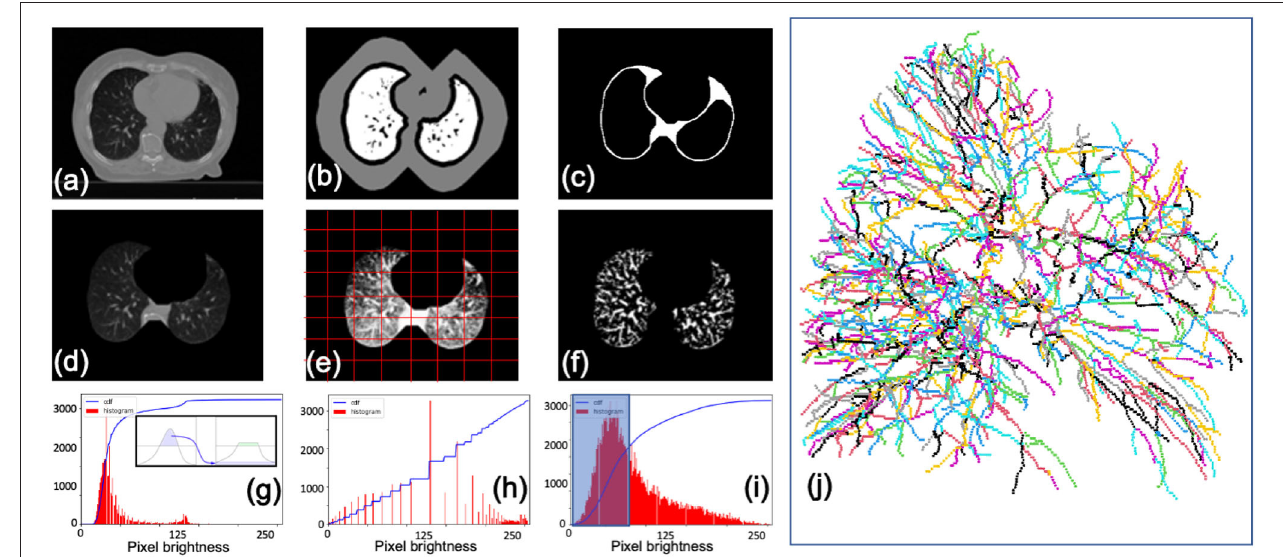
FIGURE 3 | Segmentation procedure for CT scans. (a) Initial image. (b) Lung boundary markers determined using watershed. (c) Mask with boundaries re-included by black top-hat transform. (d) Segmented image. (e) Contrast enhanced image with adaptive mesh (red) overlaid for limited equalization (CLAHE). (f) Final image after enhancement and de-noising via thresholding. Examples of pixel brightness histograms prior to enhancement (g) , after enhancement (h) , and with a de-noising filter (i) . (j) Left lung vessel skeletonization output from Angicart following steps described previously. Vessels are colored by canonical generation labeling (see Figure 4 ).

...

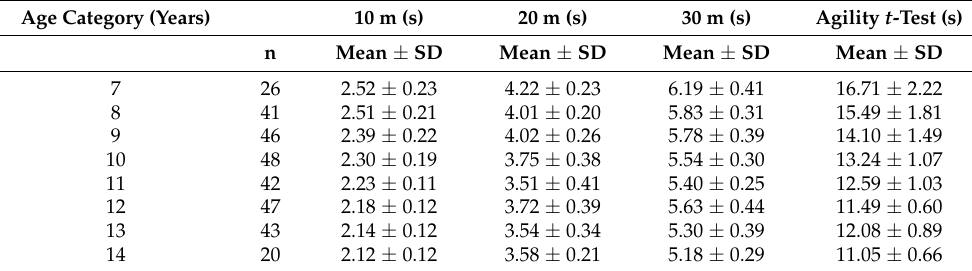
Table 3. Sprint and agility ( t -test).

* * *

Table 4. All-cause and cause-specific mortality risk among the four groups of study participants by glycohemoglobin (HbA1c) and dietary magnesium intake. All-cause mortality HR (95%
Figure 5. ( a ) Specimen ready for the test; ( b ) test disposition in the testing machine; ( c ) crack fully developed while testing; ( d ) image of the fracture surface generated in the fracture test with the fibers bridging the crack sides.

What the task requires:
Go through the listing above and write out exactly the lines starting with the one holding "Table 4. All-cause" and running through the one holding "Figure 5. ( a", ends included, and no others.

Answer to the problem:
Table 4. All-cause and cause-specific mortality risk among the four groups of study participants by glycohemoglobin (HbA1c) and dietary magnesium intake. All-cause mortality HR (95%
Figure 5. ( a ) Specimen ready for the test; ( b ) test disposition in the testing machine; ( c ) crack fully developed while testing; ( d ) image of the fracture surface generated in the fracture test with the fibers bridging the crack sides.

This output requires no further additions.